_TASK_:
A verbatim copy of the lines from the one with "drepturile de autor ale redacției Segra Media" through the final line below is required; print it and nothing else.

Data entries

=== Section Start ===

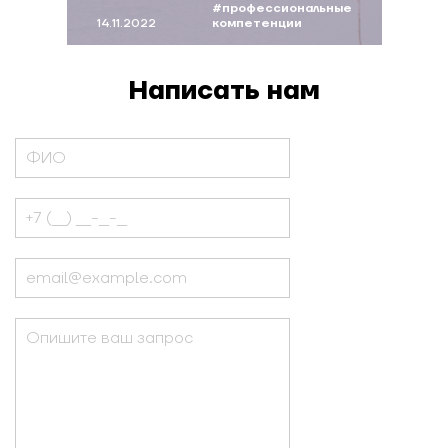
#профессиональные
14.11.2022
компетенции
#моделькомпетенций
#дорофеева
Написать нам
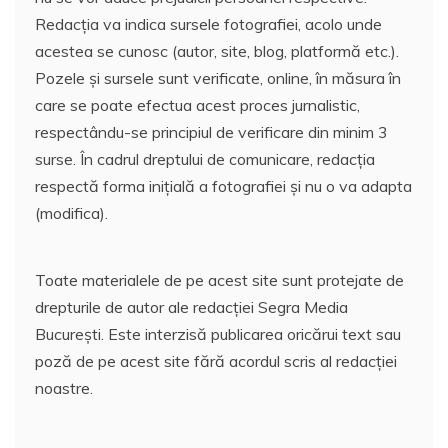
Redacția va indica sursele fotografiei, acolo unde
acestea se cunosc (autor, site, blog, platformă etc.).
Pozele și sursele sunt verificate, online, în măsura în
care se poate efectua acest proces jurnalistic,
respectându-se principiul de verificare din minim 3
surse. În cadrul dreptului de comunicare, redacția
respectă forma inițială a fotografiei și nu o va adapta
(modifica).
Toate materialele de pe acest site sunt protejate de
drepturile de autor ale redacției Segra Media
București. Este interzisă publicarea oricărui text sau
poză de pe acest site fără acordul scris al redacției
noastre.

=== Section End ===

_ANSWER FOR THE TASK_:
drepturile de autor ale redacției Segra Media
București. Este interzisă publicarea oricărui text sau
poză de pe acest site fără acordul scris al redacției
noastre.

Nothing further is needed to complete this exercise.